The 2021 defense policy bill, which Congress passed last week and is awaiting the president's signature, prohibits DOD from buying circuit boards used for mission critical functions that are made in certain countries, including China and Russia starting in 2023 with exceptions for commercial-off-the-shelf products and services. The legislation also names North Korea and Iran as off-limits, but the U.S. already has rules in place banning most trade with either country.

The defense secretary can also make exemptions "after reasonable notice, based on a determination that the designation is required to support national security," according to the bill language.

"The pandemic was a big wake up call," said John Mitchell, the president and CEO of the electronics industry advocacy organization, IPC. "The tariffs that started a couple of years ago got everybody to pay attention...but then the pandemic said, wow, my supply chain just got cut off and I can't buy certain things."
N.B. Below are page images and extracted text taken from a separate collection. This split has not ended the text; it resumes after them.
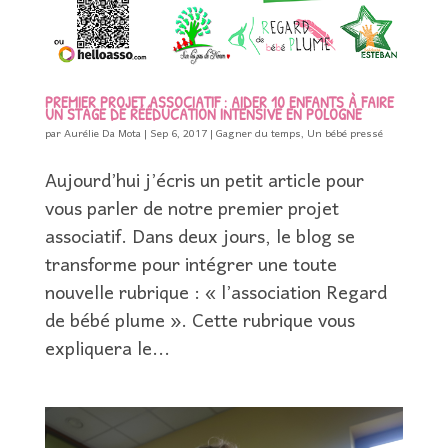
PREMIER PROJET ASSOCIATIF : AIDER 10 ENFANTS À FAIRE
UN STAGE DE RÉÉDUCATION INTENSIVE EN POLOGNE
par
Aurélie Da Mota
|
Sep 6, 2017
|
Gagner du temps
,
Un bébé pressé
Aujourd’hui j’écris un petit article pour
vous parler de notre premier projet
associatif. Dans deux jours, le blog se
transforme pour intégrer une toute
nouvelle rubrique : « l’association Regard
de bébé plume ». Cette rubrique vous
expliquera le...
Printed circuit boards are used to help electronics from televisions to supercomputers function, and have increasingly become a part of the defense supply chain security conversation, especially this year as the COVID-19 pandemic made certain items difficult to make and buy.

The Trump administration has focused a lot on China and its national security risks when it comes to electronics components, such as potentially siphoning sensitive data during the manufacturing process. And with growing competition with China and national security concerns heighted by the pandemic, the Congress and the Defense Department have pushed to tighten its cybersecurity and technical supply chains.

"You can't have a chip without the rest of the stuff to have it talk to it and communicate and be put on," Mitchell said. "The challenge is: everybody's very keen on artificial intelligence, 5G, quantum computing, but they don't understand that there's a whole rainforest around getting just those trees to grow.'

The defense secretary would have until May 2022 to develop regulations, according to the bill, but changes are expected to take shape in the next year as DOD works with electronics companies, contractors, and suppliers to determine sourcing and capability needs.

In addition to the NDAA's new sourcing requirements, Congress also required DOD to study the effects of expanding the restrictions to commercial printed circuit boards and assemblies.

"You can have a factory on one end of the country that is completely secure, and you can have them transmitting information from another factory that's completely secure, but all the stuff in between -- it's basically traveling over commercial lines," Mitchell said.

The pandemic's constricting effect on supply chains plus this year's NDAA could also lead to a resurgence of U.S. microelectronics production.

"The combination of that with this [NDAA] will help fill in the gaps in the ecosystem and the electronic supply chain in the U.S. And that I think is the primary driver. It'll take some time, but efforts will start, I think, as early as 2021 to try to make sure that we'll be examining what parts of the supply chain don't exist here or where we had those problems," Mitchell said.

This article by Lauren C. Williams first appeared on FCW, a Defense Systems partner site.